▸ **TEXT SEGMENT**
^^^^^^^^

All publications, patents, and patent applications cited in this specification are herein incorporated by reference as if each individual publication or patent application were specifically and individually indicated to be incorporated by reference. The citation of any publication, patent, or patent application is for its disclosure prior to the filing date and should not be construed as an admission that the present invention is not entitled to antedate such publication by virtue of prior invention.

The present invention is further described in the following non- limiting examples.

EXAMPLES

Example 1 :

The effect of varying the head group and acyl radical components of phospholipids on ability to stimulate apo A-I secretion from cells in vitro in a hepatoma cell line, HepG2 (obtained from the American Tissue Type Culture collection (Rockville, MD) ) , was tested.

HepG2 cells were seeded in 12 well plates and grown to about 85% confluency in Dulbecco ' s Modified Eagle's Medium (DMEM) high glucose (obtained from Gibco ) containing 10% fetal bovine serum (obtained from Gibco ) , penicillin (100 U/ml

(obtained from Gibco) and streptomycin (100 μg/ml ; obtained from Gibco ) .

Phospholipids were obtained from Avanti Polar Lipids^" . Phospholipid vesicles were prepared by sonication as follows: Each test phospholipid in chloroform were dispensed into 12 x 75mm glass tubes using a Hamilton syringe and dried down thoroughly under nitrogen. One (1) ml of double distilled (d.d.) water was added to the tube, and the sample was then sonicated under nitrogen for 1 minute at constant duty cycle. The phospholipids were then incubated at 37⁰C for 30 minutes and then sonicated for an additional 5 minutes at 95% duty cycle. The preparations were filter sterilized through a 0.2 micron filter, assayed for phosphorus content to determine phospholipid concentration and then added to cells.

The experiments described below with various test compounds were carried out in high glucose DMEM without other additives. However, similar results were obtained in experiments carried out in regular DMEM (data not shown) .

Confluent monolayers were washed twice with high glucose DMEM and then incubated at 37⁰C in high glucose DMEM containing 11.7 nmoles of the test phospholipid in vesicle form in d.d. water, using d.d. water as a control.

The cells were then incubated with the test compounds for

24 hours at 37°C. The medium was removed from the cells and analyzed for apolipoprotein A-I content by sandwich ELISA using a monoclonal anti -human apo A-I antibody (obtained from Cedarlane , catalogue number H45402M) as the capture antibody and a horseradish peroxidase conjugated goat anti-human apo A-I antibody (obtained from Cedarlane , catalogue number A-1K45252P) as the detection antibody. The cell monolayer was solubilized in 0.2 N NaOH and then assayed for protein content using a bicinchoninic (BCA) assay (obtained from Pierce , catalog number 23227) . The results are expressed as fold increase for each test compound (phospholipid) when compared to the vehicle control, double distilled water.

^^^^^^^^

▸ **PROMPT 1**
Reproduce everything from "All publications, patents, and" down to "of prior invention." in the patent excerpt, switching "incorporated by reference" to "included by reference".
▸ **PROMPT 2**
In the patent excerpt, at what temperature and for how long were the phospholipids incubated between the two sonication steps?

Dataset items
^^^^^^^^

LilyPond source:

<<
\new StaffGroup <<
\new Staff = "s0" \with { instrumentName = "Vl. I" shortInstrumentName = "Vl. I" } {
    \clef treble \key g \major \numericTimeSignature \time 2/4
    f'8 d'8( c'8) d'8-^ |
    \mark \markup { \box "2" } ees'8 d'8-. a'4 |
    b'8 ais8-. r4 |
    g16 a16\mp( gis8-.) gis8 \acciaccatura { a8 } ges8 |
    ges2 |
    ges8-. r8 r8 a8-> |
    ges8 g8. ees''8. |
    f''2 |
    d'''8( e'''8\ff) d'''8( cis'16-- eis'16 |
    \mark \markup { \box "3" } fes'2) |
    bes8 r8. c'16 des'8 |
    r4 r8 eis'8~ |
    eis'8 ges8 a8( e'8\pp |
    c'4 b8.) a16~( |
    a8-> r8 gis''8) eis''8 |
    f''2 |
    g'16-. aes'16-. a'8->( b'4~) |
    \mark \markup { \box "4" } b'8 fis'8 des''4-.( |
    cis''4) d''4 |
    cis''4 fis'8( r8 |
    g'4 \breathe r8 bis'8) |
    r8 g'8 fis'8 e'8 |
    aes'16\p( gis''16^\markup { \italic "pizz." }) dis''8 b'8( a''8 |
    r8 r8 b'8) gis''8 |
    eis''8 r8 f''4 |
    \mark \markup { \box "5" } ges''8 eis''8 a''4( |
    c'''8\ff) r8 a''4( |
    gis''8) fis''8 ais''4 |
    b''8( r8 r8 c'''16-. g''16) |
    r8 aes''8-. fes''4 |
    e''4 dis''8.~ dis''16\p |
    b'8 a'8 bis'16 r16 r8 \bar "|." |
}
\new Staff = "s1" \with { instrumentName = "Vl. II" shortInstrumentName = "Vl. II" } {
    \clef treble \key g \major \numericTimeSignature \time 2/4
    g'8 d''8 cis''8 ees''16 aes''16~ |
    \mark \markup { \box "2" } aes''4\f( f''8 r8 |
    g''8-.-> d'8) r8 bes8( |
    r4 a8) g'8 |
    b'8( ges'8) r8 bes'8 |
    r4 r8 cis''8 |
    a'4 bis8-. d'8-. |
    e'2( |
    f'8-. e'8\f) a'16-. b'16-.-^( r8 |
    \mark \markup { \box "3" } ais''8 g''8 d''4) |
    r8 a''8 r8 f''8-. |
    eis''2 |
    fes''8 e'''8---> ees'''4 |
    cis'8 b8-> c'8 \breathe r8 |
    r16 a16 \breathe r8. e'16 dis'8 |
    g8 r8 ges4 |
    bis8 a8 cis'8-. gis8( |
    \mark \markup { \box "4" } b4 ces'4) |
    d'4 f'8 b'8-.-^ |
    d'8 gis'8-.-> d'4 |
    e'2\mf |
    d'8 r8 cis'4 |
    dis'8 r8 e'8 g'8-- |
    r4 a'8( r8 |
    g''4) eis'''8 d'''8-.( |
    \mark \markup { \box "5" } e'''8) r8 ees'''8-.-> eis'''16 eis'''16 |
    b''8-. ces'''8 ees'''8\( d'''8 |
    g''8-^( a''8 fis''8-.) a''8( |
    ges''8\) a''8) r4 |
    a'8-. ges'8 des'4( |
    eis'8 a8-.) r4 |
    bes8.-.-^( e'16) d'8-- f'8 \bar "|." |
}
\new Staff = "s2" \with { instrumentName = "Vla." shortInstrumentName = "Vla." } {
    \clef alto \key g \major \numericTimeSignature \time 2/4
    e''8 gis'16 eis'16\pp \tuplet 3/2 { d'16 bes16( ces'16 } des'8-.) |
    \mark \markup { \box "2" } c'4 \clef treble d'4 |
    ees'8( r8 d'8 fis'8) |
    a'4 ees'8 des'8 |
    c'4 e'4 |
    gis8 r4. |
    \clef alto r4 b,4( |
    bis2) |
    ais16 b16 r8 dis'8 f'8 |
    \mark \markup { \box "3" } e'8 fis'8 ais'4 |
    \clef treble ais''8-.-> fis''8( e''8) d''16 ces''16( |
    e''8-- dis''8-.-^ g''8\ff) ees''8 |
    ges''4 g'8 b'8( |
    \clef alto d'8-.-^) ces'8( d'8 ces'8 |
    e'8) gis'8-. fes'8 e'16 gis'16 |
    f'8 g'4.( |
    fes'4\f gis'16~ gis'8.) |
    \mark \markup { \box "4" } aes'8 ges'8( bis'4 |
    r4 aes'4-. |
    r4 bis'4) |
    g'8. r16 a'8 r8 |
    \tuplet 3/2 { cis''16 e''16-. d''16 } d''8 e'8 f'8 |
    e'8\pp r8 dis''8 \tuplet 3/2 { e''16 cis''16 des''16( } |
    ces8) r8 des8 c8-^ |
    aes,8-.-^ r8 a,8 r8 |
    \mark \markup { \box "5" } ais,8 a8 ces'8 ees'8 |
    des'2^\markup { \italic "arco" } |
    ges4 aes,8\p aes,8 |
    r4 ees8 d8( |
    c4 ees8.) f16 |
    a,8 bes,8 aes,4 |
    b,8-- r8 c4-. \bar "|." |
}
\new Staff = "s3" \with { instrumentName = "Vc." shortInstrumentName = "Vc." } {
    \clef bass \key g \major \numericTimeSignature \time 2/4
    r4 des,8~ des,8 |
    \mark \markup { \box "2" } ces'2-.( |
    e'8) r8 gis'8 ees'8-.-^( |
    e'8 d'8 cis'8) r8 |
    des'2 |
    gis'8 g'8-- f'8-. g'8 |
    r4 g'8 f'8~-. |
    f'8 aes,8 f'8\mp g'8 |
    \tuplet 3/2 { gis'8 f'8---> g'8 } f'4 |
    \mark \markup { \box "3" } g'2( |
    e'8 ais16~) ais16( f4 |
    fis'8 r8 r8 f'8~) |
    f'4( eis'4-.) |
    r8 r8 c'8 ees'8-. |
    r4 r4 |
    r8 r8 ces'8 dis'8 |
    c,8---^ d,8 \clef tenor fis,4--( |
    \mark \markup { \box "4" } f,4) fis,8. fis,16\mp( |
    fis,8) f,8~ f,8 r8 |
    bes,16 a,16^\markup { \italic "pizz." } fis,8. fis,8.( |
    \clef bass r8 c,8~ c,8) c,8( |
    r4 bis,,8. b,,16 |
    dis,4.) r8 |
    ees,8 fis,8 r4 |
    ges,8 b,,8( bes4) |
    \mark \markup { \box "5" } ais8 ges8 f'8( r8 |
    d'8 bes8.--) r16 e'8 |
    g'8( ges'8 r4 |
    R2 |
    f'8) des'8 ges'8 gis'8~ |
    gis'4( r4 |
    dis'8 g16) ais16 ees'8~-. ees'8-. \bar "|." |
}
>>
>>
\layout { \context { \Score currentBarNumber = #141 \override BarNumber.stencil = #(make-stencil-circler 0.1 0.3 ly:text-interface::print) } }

^^^^^^^^

▸ **EXPECTED ANSWER 1**
All publications, patents, and patent applications cited in this specification are herein included by reference as if each individual publication or patent application were specifically and individually indicated to be included by reference. The citation of any publication, patent, or patent application is for its disclosure prior to the filing date and should not be construed as an admission that the present invention is not entitled to antedate such publication by virtue of prior invention.

▸ **EXPECTED ANSWER 2**
At 37⁰C for 30 minutes.